DESCRIPCIÓN DEL EJERCICIO:
Según el texto sobre el agotamiento de padres y madres, ¿qué actividades placenteras se pueden hacer al tomarse 20 minutos para uno? Enuméralas todas.
[FRAGMENTO DEL TEXTO]
Para padres y madres, el sueño fragmentado puede ser tan malo como la falta de sueño, advierten los manuales sobre la crianza de los hijos. (Shutterstock)
Para padres y madres, el sueño fragmentado puede ser tan malo como la falta de sueño, advierten los manuales sobre la crianza de los hijos. (Shutterstock)

La periodista y escritora Jessica Grose tiene dos hijas, de cinco años y 18 meses respectivamente. También un agotamiento constante, pertinaz, que supuso que se originaba en una anemia. Pero los resultados normales de un análisis de sangre demostraron que no era el caso.

"Cuando le pregunté a mi madre cuándo estaría menos exhausta, hizo una pausa, como si estuviera realizando complejos cálculos mentales, y mientras mis niñas corrían a la velocidad del rayo por mi apartamento, gritando, dijo 'Siete años'", escribió la autora de Sad Desk Salad en The New York Times.

A veces la solución es dormir una noche entera, aunque haya que irse de la casa. (iStock)
A veces la solución es dormir una noche entera, aunque haya que irse de la casa. (iStock)

Aunque ya no le falta sueño, como cuando las hijas eran bebés pequeñas, las siete u ocho horas que Grose logra dormir cada noche se ven siempre interrumpidas: una vocecita pide agua, otra pide un nuevo ajuste de las sábanas. "El sueño fragmentado puede dejarnos tan cansados como el sueño insuficiente", leyó en una de las varias guías sobre crianza que comenta en el periódico.

Despertarse repetidamente durante un ciclo de sueño afecta el aprendizaje y la memoria. "Si alguien tiene un recién nacido, y en particular si lo amamanta, sabemos que cuatro a seis horas es una quimera. Pero el sueño es realmente esencial para la salud mental post-parto. Y también este consejo que les doy a todas mis amigas antes de que den a luz: 'Si realmente te sientes al borde, duerme una noche sin interrupciones a como dé lugar'".

Para algunas madres flamantes, ilustró, eso puede significar la extracción de leche para que el hijo o la hija se alimente mientras ella "físicamente se va de la casa, porque si se queda querrá ocuparse del bebé". Cuando las finanzas lo permiten, dormir una noche en una cama de hotel, "que una no tiene que tender a la mañana siguiente", es una posibilidad agradable, dijo.

"Otras opciones incluyen ir a la casa de algún amigo o amiga o un familiar y desmayarse en el cuarto de huéspedes, o incluso atrincherarse en el propio dormitorio y dejar al bebé en la sala, toda la noche, con la pareja, o un familiar o un amigo o una amiga. Este consejo también les sirve a los padres de niños más grandes que simplemente se resisten a dormir".

Jessica Grose es escritora, periodista y madre de dos niñas pequeñas. (jessicagrose.com)
Jessica Grose es escritora, periodista y madre de dos niñas pequeñas. (jessicagrose.com)

Al investigar el tema del agotamiento, descubrió que no se trata de un fenómeno invariable más allá de su origen: no es que por estar exhausto en el trabajo alguien estará también exhausto en la casa, o viceversa. "El agotamiento parental y el agotamiento laboral son dos fenómenos separados con síntomas similares, que incluyen sentimientos persistentes de extenuación".

Para el agotamiento parental explicó que conviene no funcionar siempre en piloto automático, y preguntarse si realmente es necesario hacer en el preciso momento lo que se estaba por hacer. "A veces tomarse 20 minutos para hacer algo placentero para uno, sea mirar mala televisión, leer o hablar con un amigo o amiga, es un mejor uso del tiempo que preparar algo elaborado para la merienda en el jardín de infantes", sintetizó.
[/FRAGMENTO DEL TEXTO]
[DATOS PROPORCIONADOS]
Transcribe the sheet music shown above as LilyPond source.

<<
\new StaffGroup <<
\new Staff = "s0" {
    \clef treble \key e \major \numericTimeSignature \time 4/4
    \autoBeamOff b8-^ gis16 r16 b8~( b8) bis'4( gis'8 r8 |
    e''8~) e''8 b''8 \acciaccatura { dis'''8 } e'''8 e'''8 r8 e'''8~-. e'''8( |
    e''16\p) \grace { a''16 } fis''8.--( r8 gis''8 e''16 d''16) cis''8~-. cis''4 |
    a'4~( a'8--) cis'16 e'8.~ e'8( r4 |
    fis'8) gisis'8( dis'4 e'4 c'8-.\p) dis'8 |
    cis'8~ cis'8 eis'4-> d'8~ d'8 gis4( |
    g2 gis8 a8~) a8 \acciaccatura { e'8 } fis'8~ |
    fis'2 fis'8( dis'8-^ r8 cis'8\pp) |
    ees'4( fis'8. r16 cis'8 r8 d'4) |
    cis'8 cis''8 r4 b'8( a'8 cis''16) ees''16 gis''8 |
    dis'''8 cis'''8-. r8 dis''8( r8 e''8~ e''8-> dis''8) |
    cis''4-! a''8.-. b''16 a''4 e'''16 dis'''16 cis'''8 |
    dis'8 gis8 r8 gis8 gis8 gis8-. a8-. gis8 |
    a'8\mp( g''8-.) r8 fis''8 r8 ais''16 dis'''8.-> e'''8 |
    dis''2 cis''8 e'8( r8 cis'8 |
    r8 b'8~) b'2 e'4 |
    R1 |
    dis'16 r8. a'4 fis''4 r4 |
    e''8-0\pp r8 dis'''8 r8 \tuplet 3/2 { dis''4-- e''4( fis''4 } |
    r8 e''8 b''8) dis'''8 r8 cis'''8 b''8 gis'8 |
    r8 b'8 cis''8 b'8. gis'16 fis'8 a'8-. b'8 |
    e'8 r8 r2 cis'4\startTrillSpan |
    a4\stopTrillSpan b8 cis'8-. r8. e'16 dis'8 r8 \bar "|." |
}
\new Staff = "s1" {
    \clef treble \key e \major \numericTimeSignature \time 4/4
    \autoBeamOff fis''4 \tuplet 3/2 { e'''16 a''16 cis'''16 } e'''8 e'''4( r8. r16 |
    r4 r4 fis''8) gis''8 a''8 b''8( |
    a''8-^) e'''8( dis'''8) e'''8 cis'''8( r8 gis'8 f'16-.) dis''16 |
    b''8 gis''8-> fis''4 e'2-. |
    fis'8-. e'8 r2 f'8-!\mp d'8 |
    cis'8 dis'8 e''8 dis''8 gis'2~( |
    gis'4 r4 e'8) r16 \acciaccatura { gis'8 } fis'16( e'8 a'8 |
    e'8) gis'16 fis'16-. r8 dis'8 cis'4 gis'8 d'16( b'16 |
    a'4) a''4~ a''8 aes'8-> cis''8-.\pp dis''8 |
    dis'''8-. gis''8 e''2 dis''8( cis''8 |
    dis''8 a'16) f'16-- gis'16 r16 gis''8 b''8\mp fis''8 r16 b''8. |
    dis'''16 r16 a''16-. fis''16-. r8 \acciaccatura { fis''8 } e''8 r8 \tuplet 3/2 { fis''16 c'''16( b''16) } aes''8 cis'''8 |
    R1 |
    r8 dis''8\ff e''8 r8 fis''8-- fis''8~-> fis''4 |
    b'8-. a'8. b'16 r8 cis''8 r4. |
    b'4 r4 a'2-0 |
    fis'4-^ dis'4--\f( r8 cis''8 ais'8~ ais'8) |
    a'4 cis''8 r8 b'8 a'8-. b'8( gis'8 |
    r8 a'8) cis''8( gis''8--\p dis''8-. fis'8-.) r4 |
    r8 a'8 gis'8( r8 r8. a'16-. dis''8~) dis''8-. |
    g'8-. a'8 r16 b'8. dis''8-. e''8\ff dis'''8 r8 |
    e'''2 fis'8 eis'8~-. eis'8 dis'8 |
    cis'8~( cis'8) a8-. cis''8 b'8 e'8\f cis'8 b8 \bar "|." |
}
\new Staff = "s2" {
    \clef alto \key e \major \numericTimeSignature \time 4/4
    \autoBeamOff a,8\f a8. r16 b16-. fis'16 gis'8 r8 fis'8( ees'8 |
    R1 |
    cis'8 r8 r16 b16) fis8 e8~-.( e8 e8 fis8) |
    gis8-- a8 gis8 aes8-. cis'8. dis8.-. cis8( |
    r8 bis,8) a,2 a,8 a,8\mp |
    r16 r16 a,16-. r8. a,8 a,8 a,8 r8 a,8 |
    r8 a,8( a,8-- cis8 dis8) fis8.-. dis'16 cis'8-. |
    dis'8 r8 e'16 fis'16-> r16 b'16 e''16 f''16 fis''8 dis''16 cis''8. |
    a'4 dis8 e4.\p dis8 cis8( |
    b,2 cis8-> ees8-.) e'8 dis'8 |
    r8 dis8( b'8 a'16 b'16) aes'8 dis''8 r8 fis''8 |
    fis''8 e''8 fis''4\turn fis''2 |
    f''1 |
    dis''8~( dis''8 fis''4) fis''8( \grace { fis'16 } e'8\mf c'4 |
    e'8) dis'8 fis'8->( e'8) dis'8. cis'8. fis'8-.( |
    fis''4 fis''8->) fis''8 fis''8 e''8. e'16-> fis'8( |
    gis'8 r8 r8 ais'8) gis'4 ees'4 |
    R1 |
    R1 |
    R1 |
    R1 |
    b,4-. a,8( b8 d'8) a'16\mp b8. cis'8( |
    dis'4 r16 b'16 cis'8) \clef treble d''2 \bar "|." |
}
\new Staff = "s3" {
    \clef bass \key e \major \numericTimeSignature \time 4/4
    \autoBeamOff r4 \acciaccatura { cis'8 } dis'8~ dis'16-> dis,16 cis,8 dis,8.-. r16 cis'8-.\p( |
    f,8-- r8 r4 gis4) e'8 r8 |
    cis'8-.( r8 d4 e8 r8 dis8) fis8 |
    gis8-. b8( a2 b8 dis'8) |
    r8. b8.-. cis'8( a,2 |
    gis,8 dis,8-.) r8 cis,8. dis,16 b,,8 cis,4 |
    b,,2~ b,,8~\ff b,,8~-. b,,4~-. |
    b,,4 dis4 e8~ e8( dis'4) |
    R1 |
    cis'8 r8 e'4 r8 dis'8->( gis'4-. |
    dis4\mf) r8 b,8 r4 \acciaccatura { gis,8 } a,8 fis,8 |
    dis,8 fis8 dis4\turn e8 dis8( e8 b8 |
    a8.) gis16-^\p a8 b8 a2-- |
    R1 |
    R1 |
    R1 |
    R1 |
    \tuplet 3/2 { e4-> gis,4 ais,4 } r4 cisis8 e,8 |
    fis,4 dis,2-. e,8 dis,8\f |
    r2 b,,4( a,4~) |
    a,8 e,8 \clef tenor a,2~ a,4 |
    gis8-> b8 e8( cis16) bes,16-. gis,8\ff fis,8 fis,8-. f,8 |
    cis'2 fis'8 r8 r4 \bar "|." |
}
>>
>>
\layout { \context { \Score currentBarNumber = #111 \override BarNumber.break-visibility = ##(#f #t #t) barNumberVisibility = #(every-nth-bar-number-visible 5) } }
[/DATOS PROPORCIONADOS]
RESPUESTA:
- Mirar mala televisión
- Leer
- Hablar con un amigo o amiga